そして、ご機嫌な気持ち「うれしい」「楽しい」「好き」といったポジティブな感情を言葉にして表現しましょう。大切な人に心からの笑顔を与えていきましょう。
相手の都合・相手の気持ちを思いやる

相手を優先すると「都合のいい女」扱いをうけると心配になるかもしれません。しかし、この駆け引きは無用です。自分をないがしろにする人を好きになる人はいません。
人は「自分を理解してくれる人」「自分を大切にしてくれる人」のことを大事にしたいと思います。自分も相手も大切にするのは難しく思われるかもしれませんが、うまくやろうとしなくて大丈夫です。相手を思いやろうとチャレンジを続けてみてください。
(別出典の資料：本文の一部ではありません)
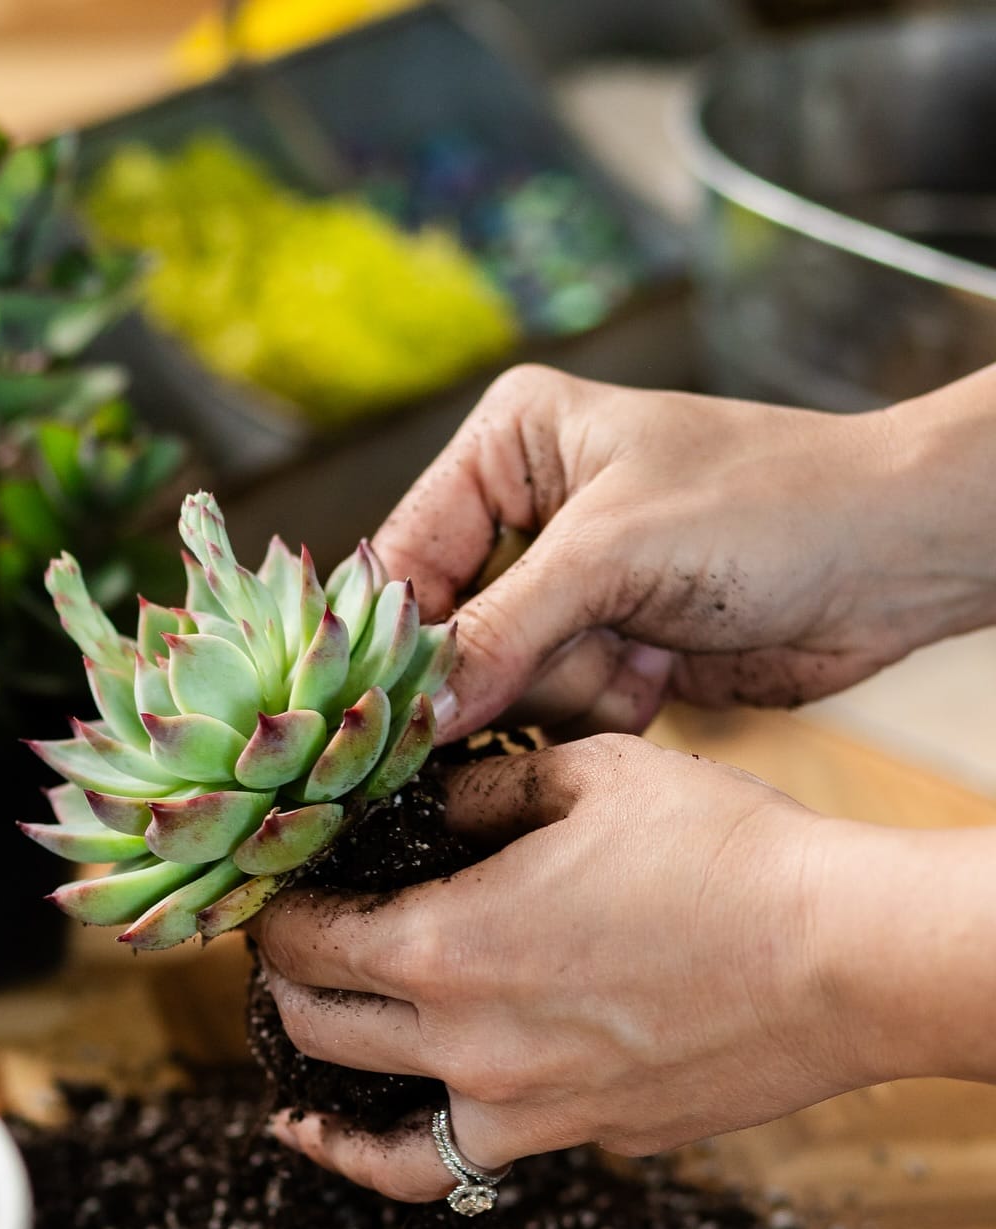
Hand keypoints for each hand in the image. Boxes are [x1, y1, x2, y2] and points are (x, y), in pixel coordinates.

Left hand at [252, 736, 864, 1201]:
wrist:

チャレンジした分だけ、大きな愛を持つ人になれるでしょう。
相手の話を「そうだね」といったん受けとめて、相手に興味を持って「あなたはどう思う?」と聞くようにしましょう。相手を理解するほど、相手に好かれる振る舞いが何かわかるようになるでしょう。
やさしい断り方を持つ

イヤなことをNOと言えないと、我慢ばかりになってしまいます。我慢をしていると、人を思いやる余裕がなくなってしまいます。
そこで、相手を傷つけない断り方を身につけておきましょう。できるだけすみやかに、サックリとお断りするのがコツです。
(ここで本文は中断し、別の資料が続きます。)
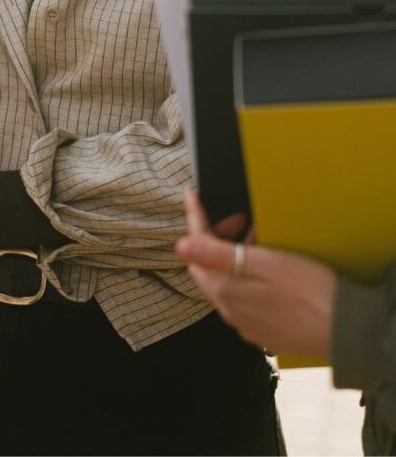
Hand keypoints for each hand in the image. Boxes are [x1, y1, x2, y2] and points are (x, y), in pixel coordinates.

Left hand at [176, 190, 334, 357]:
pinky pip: (243, 297)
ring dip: (232, 257)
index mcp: (225, 289)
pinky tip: (267, 270)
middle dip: (216, 236)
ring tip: (258, 241)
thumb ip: (217, 255)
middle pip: (207, 266)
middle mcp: (229, 309)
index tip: (192, 196)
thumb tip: (180, 246)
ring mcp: (246, 322)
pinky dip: (246, 277)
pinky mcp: (263, 329)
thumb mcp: (264, 263)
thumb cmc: (309, 291)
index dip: (195, 218)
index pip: (197, 248)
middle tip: (239, 219)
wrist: (346, 330)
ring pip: (225, 281)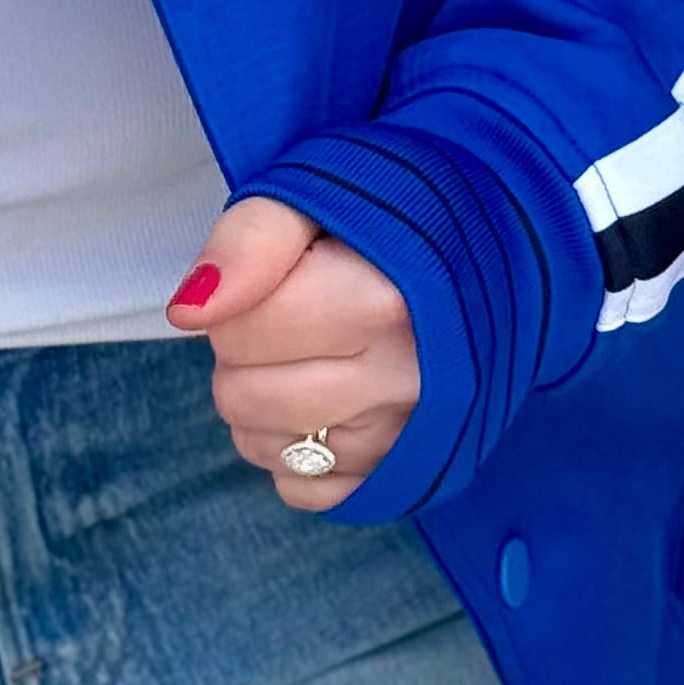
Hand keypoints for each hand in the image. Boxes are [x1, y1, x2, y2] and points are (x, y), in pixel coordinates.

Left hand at [164, 194, 419, 510]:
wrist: (493, 257)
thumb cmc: (395, 217)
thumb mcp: (319, 193)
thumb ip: (248, 240)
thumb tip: (190, 310)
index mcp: (383, 301)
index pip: (237, 329)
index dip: (236, 297)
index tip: (275, 277)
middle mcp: (400, 380)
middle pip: (241, 396)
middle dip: (244, 351)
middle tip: (290, 314)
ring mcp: (404, 440)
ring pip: (262, 447)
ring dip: (263, 401)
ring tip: (310, 350)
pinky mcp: (400, 480)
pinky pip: (300, 491)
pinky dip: (296, 451)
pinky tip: (327, 399)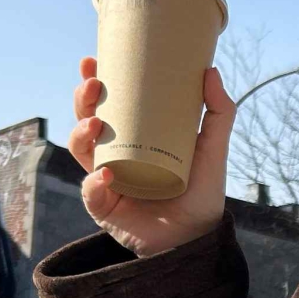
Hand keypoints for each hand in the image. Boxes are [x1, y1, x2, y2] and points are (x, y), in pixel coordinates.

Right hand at [67, 56, 233, 257]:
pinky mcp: (104, 207)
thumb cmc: (203, 191)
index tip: (93, 60)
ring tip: (96, 123)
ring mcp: (106, 180)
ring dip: (80, 133)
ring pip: (80, 150)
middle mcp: (115, 154)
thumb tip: (210, 71)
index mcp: (135, 136)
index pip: (109, 104)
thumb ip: (218, 112)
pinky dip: (95, 182)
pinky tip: (107, 174)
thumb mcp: (214, 148)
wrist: (199, 237)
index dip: (95, 82)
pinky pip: (91, 191)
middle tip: (91, 84)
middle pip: (87, 121)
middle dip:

自分が断れる人になっておくと、人に断られることにもダメージを受けにくくなります。気軽に本音を言い合えるとしたら、性格が良い人と認定されるでしょう。
性格の良さは相手に何を感じさせるか次第

性格が良い人とは、接する人が「この人と一緒にいたい!」と思う人。そのためには、相手に何を感じさせる人なのかが重要です。相手がどんな人なのかに興味を持って、相手を理解しましょう。そして、自分の良い所を発揮して、相手を喜ばせることを自分の喜びにできたら、「あなたのそばにいたい!」と思う人が増えるでしょう。